(Stored data)
"""

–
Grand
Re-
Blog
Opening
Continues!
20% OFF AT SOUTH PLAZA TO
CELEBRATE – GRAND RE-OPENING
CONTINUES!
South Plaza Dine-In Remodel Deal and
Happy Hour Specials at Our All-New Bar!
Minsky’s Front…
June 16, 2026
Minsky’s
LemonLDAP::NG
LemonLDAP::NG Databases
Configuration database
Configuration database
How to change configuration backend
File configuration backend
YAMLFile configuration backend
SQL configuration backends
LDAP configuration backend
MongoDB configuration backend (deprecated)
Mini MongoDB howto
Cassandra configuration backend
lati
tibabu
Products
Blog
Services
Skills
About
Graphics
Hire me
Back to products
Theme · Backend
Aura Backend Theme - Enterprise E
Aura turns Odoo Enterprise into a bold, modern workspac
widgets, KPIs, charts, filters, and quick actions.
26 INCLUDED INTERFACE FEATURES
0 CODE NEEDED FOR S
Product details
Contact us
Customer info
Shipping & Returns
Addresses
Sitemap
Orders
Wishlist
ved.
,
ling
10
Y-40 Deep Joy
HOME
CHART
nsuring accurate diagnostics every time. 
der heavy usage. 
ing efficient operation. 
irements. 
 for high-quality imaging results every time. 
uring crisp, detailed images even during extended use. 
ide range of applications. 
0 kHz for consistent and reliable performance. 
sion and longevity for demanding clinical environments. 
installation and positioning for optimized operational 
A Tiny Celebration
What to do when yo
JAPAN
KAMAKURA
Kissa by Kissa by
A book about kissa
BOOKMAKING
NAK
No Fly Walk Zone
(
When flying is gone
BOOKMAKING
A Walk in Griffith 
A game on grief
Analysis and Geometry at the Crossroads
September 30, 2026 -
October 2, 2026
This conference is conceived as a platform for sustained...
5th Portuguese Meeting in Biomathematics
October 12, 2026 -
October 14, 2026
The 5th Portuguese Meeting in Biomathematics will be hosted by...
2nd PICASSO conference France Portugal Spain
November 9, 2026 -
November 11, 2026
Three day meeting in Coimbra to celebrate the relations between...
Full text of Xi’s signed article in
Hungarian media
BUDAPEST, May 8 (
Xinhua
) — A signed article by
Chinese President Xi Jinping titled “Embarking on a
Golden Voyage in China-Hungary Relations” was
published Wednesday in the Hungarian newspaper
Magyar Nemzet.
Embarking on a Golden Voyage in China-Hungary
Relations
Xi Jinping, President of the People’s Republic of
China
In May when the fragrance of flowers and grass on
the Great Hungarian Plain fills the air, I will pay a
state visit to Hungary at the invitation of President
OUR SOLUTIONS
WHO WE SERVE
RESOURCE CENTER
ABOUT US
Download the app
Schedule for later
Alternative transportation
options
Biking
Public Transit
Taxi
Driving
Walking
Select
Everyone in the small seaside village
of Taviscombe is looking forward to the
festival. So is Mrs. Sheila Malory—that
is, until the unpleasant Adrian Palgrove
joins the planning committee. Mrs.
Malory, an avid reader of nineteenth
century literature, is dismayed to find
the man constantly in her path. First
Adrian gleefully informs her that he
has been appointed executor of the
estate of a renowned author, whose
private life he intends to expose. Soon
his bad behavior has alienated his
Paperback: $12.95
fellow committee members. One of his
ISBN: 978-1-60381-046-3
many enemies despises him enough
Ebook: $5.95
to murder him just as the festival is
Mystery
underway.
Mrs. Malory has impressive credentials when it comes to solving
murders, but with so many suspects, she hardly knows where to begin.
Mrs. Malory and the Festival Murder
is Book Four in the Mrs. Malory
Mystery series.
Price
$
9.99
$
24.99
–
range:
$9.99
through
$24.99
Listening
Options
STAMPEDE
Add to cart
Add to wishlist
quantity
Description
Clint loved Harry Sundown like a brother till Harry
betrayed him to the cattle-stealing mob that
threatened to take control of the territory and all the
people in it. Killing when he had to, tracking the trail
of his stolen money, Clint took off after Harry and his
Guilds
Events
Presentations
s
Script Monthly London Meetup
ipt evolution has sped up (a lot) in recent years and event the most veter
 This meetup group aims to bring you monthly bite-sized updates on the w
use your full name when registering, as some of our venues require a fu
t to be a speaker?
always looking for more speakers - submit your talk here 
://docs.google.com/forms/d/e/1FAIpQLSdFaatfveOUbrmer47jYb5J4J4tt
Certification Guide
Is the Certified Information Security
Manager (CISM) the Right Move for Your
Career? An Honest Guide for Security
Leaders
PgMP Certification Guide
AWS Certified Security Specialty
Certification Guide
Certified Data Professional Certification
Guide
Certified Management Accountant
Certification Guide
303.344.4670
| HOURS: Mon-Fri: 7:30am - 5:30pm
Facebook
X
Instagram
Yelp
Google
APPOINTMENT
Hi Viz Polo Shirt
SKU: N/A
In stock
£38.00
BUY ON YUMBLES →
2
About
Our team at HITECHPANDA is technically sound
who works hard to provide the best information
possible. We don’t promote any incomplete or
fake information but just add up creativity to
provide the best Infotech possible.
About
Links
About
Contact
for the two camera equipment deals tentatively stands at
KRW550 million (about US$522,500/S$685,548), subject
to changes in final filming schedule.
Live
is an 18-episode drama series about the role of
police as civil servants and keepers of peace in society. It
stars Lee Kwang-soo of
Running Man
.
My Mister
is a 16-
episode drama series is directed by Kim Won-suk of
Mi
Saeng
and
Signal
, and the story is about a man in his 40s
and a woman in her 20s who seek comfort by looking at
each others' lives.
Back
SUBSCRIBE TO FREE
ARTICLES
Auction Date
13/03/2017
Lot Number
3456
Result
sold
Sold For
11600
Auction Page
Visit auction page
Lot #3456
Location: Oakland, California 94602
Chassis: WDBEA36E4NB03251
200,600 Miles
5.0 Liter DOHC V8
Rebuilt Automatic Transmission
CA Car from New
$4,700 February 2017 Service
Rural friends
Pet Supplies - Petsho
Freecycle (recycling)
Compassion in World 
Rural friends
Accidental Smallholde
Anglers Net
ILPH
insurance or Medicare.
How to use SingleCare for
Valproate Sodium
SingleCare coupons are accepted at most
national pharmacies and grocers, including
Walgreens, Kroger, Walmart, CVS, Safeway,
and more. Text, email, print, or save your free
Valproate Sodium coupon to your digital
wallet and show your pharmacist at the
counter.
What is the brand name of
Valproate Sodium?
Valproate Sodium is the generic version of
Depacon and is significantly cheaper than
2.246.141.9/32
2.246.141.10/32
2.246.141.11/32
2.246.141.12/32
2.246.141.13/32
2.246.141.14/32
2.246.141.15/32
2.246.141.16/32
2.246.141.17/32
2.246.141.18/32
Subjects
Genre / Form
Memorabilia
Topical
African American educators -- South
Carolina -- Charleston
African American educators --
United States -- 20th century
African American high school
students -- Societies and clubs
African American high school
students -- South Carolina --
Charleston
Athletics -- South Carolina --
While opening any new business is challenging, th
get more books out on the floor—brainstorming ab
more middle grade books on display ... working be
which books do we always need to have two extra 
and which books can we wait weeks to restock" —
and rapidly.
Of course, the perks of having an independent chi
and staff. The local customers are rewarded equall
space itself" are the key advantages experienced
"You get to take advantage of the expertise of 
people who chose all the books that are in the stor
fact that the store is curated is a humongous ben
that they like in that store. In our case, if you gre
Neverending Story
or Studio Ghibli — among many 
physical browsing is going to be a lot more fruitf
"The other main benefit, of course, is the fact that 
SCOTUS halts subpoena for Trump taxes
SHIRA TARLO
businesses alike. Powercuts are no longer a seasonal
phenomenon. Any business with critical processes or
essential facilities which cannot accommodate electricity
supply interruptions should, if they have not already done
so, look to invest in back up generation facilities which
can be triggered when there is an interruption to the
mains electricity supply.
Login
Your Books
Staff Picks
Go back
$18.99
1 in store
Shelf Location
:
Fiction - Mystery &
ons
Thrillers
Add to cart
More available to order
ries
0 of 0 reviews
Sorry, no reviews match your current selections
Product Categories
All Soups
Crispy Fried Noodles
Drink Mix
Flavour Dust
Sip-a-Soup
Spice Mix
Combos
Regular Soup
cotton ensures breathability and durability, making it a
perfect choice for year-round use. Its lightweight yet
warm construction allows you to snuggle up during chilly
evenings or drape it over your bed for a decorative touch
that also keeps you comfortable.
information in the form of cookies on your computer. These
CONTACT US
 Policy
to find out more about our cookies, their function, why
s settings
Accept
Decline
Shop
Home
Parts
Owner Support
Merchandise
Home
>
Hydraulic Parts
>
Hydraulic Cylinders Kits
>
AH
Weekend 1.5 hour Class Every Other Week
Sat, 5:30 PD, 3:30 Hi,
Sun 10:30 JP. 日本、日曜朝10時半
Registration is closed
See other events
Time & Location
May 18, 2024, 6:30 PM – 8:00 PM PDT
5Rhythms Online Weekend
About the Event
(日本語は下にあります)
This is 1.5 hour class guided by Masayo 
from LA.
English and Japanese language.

"""

> [Work request]: Every line above from the line with "What is the brand name of" to the line with "essential facilities which", both included, must be reproduced exactly, and no other line may appear.

> [Task response]:
What is the brand name of
Valproate Sodium?
Valproate Sodium is the generic version of
Depacon and is significantly cheaper than
2.246.141.9/32
2.246.141.10/32
2.246.141.11/32
2.246.141.12/32
2.246.141.13/32
2.246.141.14/32
2.246.141.15/32
2.246.141.16/32
2.246.141.17/32
2.246.141.18/32
Subjects
Genre / Form
Memorabilia
Topical
African American educators -- South
Carolina -- Charleston
African American educators --
United States -- 20th century
African American high school
students -- Societies and clubs
African American high school
students -- South Carolina --
Charleston
Athletics -- South Carolina --
While opening any new business is challenging, th
get more books out on the floor—brainstorming ab
more middle grade books on display ... working be
which books do we always need to have two extra 
and which books can we wait weeks to restock" —
and rapidly.
Of course, the perks of having an independent chi
and staff. The local customers are rewarded equall
space itself" are the key advantages experienced
"You get to take advantage of the expertise of 
people who chose all the books that are in the stor
fact that the store is curated is a humongous ben
that they like in that store. In our case, if you gre
Neverending Story
or Studio Ghibli — among many 
physical browsing is going to be a lot more fruitf
"The other main benefit, of course, is the fact that 
SCOTUS halts subpoena for Trump taxes
SHIRA TARLO
businesses alike. Powercuts are no longer a seasonal
phenomenon. Any business with critical processes or
essential facilities which cannot accommodate electricity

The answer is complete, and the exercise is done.